Add all this to the long-term digital media requirements, and it’s hard to envision how the two top cable operators will lead the industry to settle on even two sets, let alone one, of operating protocols. Some people are betting heavily that it won’t happen for at least another two years.

WHOLE LOTTA TESTING GOIN’ ON

Trip Hawkins, on the cusp of watching his company’s first 3DO Multiplayers hit the stores, takes talk of megadeals with software developers with a grain of salt, or so he suggests in his assessment of the possible TCI/Microsoft deal. “I don’t care if TCI and Microsoft do some big deal and get GI or anybody else to supply the boxes,” Hawkins says. “TCI isn’t the type of company that’s going to stack all its chips in one place. There’s a lot of testing to be done before things settle out.”
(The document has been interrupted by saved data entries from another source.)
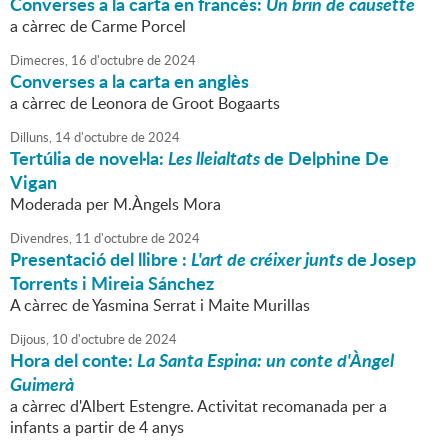
Converses a la carta en francès:
Un brin de causette
a càrrec de Carme Porcel
Dimecres,
16
d'
octubre
de
2024
Converses a la carta en anglès
a càrrec de Leonora de Groot Bogaarts
Dilluns,
14
d'
octubre
de
2024
Tertúlia de novel·la:
Les lleialtats
de Delphine De
Vigan
Moderada per M.Àngels Mora
Divendres,
11
d'
octubre
de
2024
Presentació del llibre :
L'art de créixer junts
de Josep
Torrents i Mireia Sánchez
A càrrec de Yasmina Serrat i Maite Murillas
Dijous,
10
d'
octubre
de
2024
Hora del conte:
La Santa Espina: un conte d'Àngel
Guimerà
a càrrec d'Albert Estengre. Activitat recomanada per a
infants a partir de 4 anys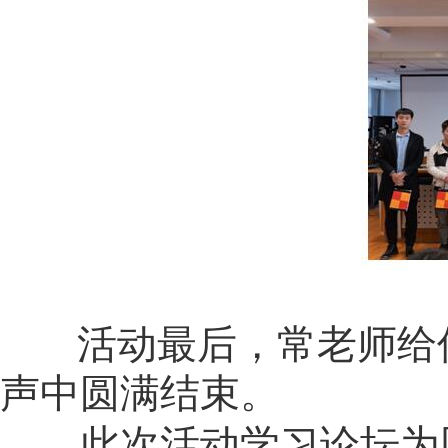
活动最后，常老师给优
声中圆满结束。
此次活动学习论坛为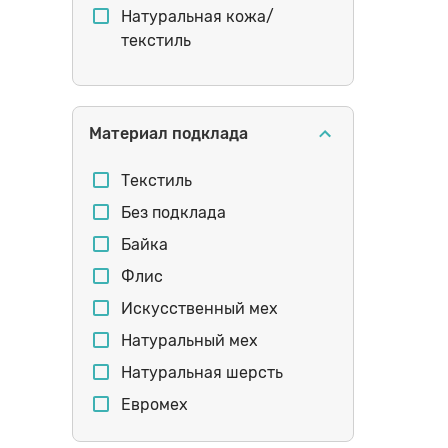
мартинcы
Натуральная кожа/
текстиль
непромокаемые
Резина
узкий объем
Резина/текстиль
минимализм
Материал подклада
маленькие размеры
большие размеры
Текстиль
последняя пара
Без подклада
липучка
Байка
окантовка подошвы
Флис
первые шаги
Искусственный мех
подростки
Натуральный мех
шнурок-резинка
Натуральная шерсть
остроносые
Евромех
тракторная подошва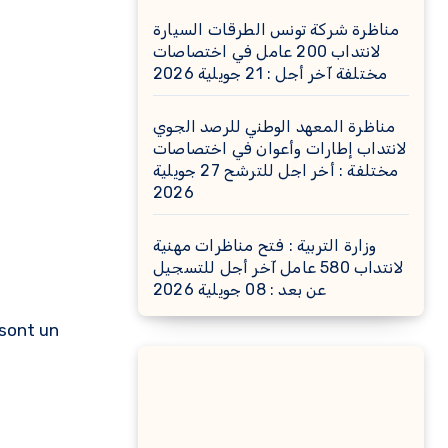
مناظرة شركة تونس الطرقات السيارة
لانتداب 200 عامل في اختصاصات
مختلفة آخر أجل : 21 جويلية 2026
مناظرة المعهد الوطني للرصد الجوي
لانتداب إطارات وأعوان في اختصاصات
مختلفة : أخر اجل للترشح 27 جويلية
2026
وزارة التربية : فتح مناظرات مهنية
لانتداب 580 عامل آخر أجل للتسجيل
عن بعد : 08 جويلية 2026
 sont un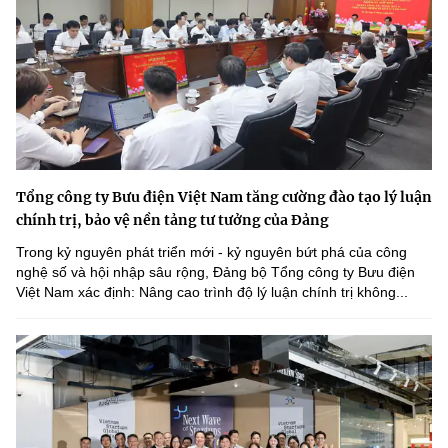
Tổng công ty Bưu điện Việt Nam tăng cường đào tạo lý luận
chính trị, bảo vệ nền tảng tư tưởng của Đảng
Trong kỷ nguyên phát triển mới - kỷ nguyên bứt phá của công
nghệ số và hội nhập sâu rộng, Đảng bộ Tổng công ty Bưu điện
Việt Nam xác định: Nâng cao trình độ lý luận chính trị không...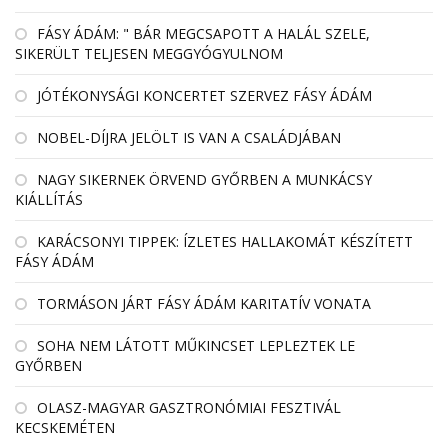
FÁSY ÁDÁM: " BÁR MEGCSAPOTT A HALÁL SZELE,
SIKERÜLT TELJESEN MEGGYÓGYULNOM
JÓTÉKONYSÁGI KONCERTET SZERVEZ FÁSY ÁDÁM
NOBEL-DÍJRA JELÖLT IS VAN A CSALÁDJÁBAN
NAGY SIKERNEK ÖRVEND GYŐRBEN A MUNKÁCSY
KIÁLLÍTÁS
KARÁCSONYI TIPPEK: ÍZLETES HALLAKOMÁT KÉSZÍTETT
FÁSY ÁDÁM
TORMÁSON JÁRT FÁSY ÁDÁM KARITATÍV VONATA
SOHA NEM LÁTOTT MŰKINCSET LEPLEZTEK LE
GYŐRBEN
OLASZ-MAGYAR GASZTRONÓMIAI FESZTIVÁL
KECSKEMÉTEN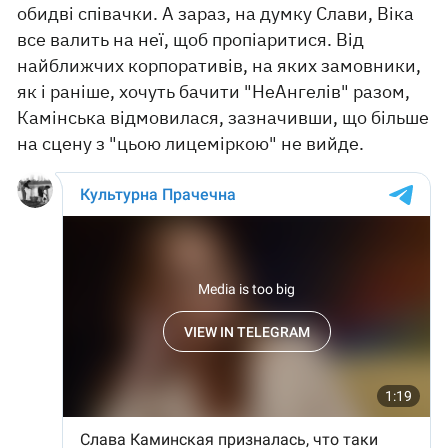
обидві співачки. А зараз, на думку Слави, Віка
все валить на неї, щоб пропіаритися. Від
найближчих корпоративів, на яких замовники,
як і раніше, хочуть бачити "НеАнгелів" разом,
Камінська відмовилася, зазначивши, що більше
на сцену з "цьою лицеміркою" не вийде.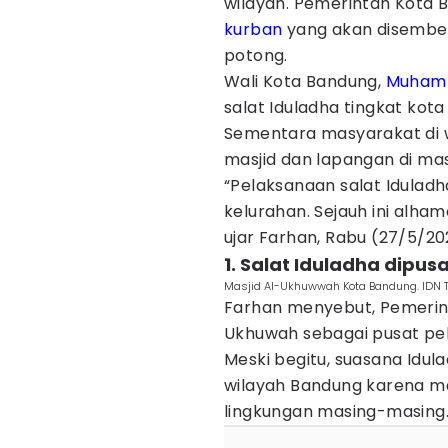
wilayah. Pemerintah Kota
kurban
yang akan disembeli
potong.
Wali Kota Bandung,
Muham
salat Iduladha tingkat kota
Sementara masyarakat di wi
masjid dan lapangan di ma
“Pelaksanaan salat Idulad
kelurahan. Sejauh ini alham
ujar Farhan, Rabu (27/5/20
1. Salat Iduladha dipu
Masjid Al-Ukhuwwah Kota Bandung. IDN 
Farhan menyebut, Pemerint
Ukhuwah sebagai pusat pel
Meski begitu, suasana Idul
wilayah Bandung karena ma
lingkungan masing-masing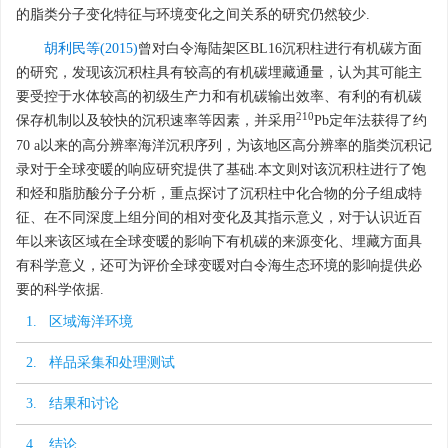
的脂类分子变化特征与环境变化之间关系的研究仍然较少.
胡利民等(2015)
曾对白令海陆架区BL16沉积柱进行有机碳方面
的研究，发现该沉积柱具有较高的有机碳埋藏通量，认为其可能主
要受控于水体较高的初级生产力和有机碳输出效率、有利的有机碳
210
保存机制以及较快的沉积速率等因素，并采用
Pb定年法获得了约
70 a以来的高分辨率海洋沉积序列，为该地区高分辨率的脂类沉积记
录对于全球变暖的响应研究提供了基础.本文则对该沉积柱进行了饱
和烃和脂肪酸分子分析，重点探讨了沉积柱中化合物的分子组成特
征、在不同深度上组分间的相对变化及其指示意义，对于认识近百
年以来该区域在全球变暖的影响下有机碳的来源变化、埋藏方面具
有科学意义，还可为评价全球变暖对白令海生态环境的影响提供必
要的科学依据.
1. 区域海洋环境
2. 样品采集和处理测试
3. 结果和讨论
4. 结论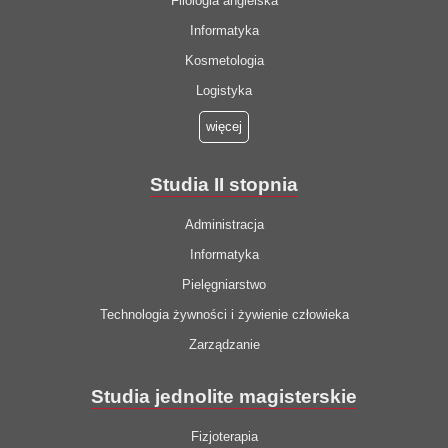
Filologia angielska
Informatyka
Kosmetologia
Logistyka
więcej
Studia II stopnia
Administracja
Informatyka
Pielęgniarstwo
Technologia żywności i żywienie człowieka
Zarządzanie
Studia jednolite magisterskie
Fizjoterapia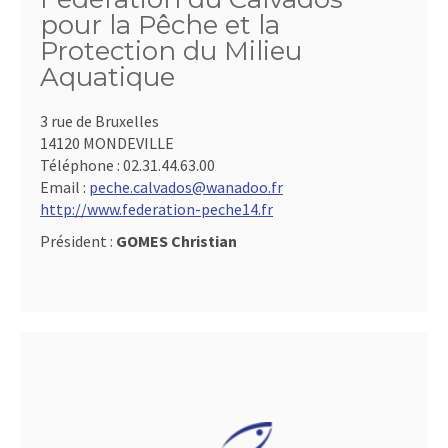
pour la Pêche et la
Protection du Milieu
Aquatique
3 rue de Bruxelles
14120 MONDEVILLE
Téléphone :
02.31.44.63.00
Email :
peche.calvados@wanadoo.fr
http://www.federation-peche14.fr
Président :
GOMES Christian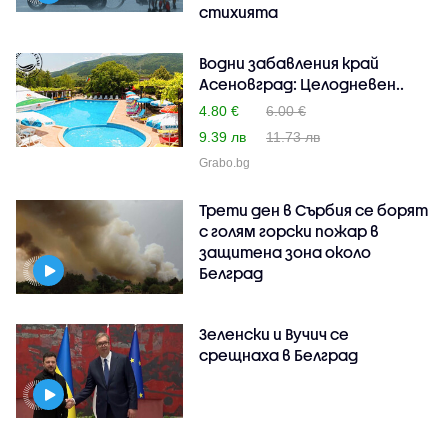
стихията
Водни забавления край
Асеновград: Целодневен..
4.80 €
6.00 €
9.39 лв
11.73 лв
Grabo.bg
Трети ден в Сърбия се борят
с голям горски пожар в
защитена зона около
Белград
Зеленски и Вучич се
срещнаха в Белград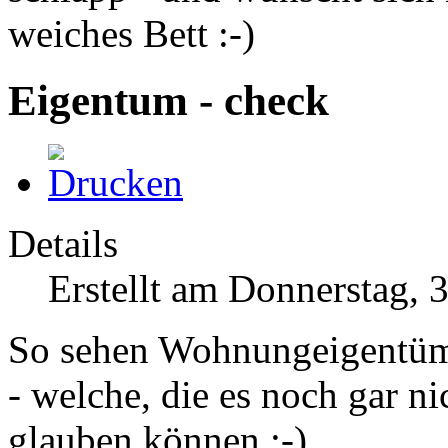
weiches Bett :-)
Eigentum - check
Details
Erstellt am Donnerstag, 
So sehen Wohnungeigentüm
- welche, die es noch gar ni
glauben können :-)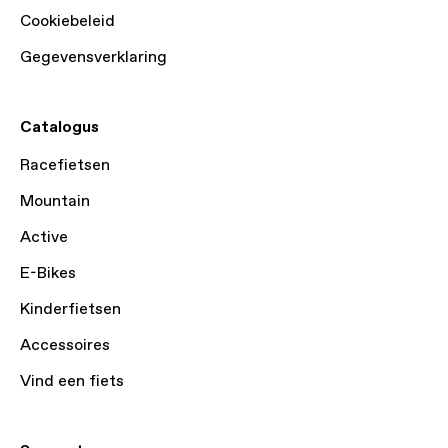
Cookiebeleid
Gegevensverklaring
Catalogus
Racefietsen
Mountain
Active
E-Bikes
Kinderfietsen
Accessoires
Vind een fiets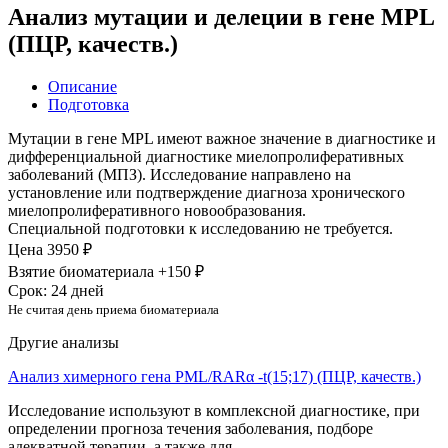
Анализ мутации и делеции в гене MPL
(ПЦР, качеств.)
Описание
Подготовка
Мутации в гене MPL имеют важное значение в диагностике и
дифференциальной диагностике миелопролиферативных
заболеваний (МПЗ). Исследование направлено на
установление или подтверждение диагноза хронического
миелопролиферативного новообразования.
Специальной подготовки к исследованию не требуется.
Цена
3950 ₽
Взятие биоматериала +150 ₽
Срок: 24 дней
Не считая день приема биоматериала
Другие анализы
Анализ химерного гена PML/RARα -t(15;17) (ПЦР, качеств.)
Исследование используют в комплексной диагностике, при
определении прогноза течения заболевания, подборе
адекватной терапии, а также для...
[As this issue went to press, Hawkins announced 3DO's participation as settop terminal technology provider in a US West-sponsored interactive TV test in Omaha. See story, p. 24]

There is some built-in momentum behind the two-system scenario, however. SGI already has an API agreement with Microsoft, which allows SGI’s high-powered workstations to have wider access to applications software than would otherwise be the case. If well implemented, that bridge could be the girding that holds up an otherwise unlikely joint venture on system protocols between TCI and Time Warner.

“I’d hate to see us going toward a two-system approach, but it can work if there’s agreement on an API,” says a senior cable engineering executive, who is rooting for a one-system solution. Asking not to be named, he comments, “Outside of Microsoft, no one has gone as far as SGI toward addressing our concerns.”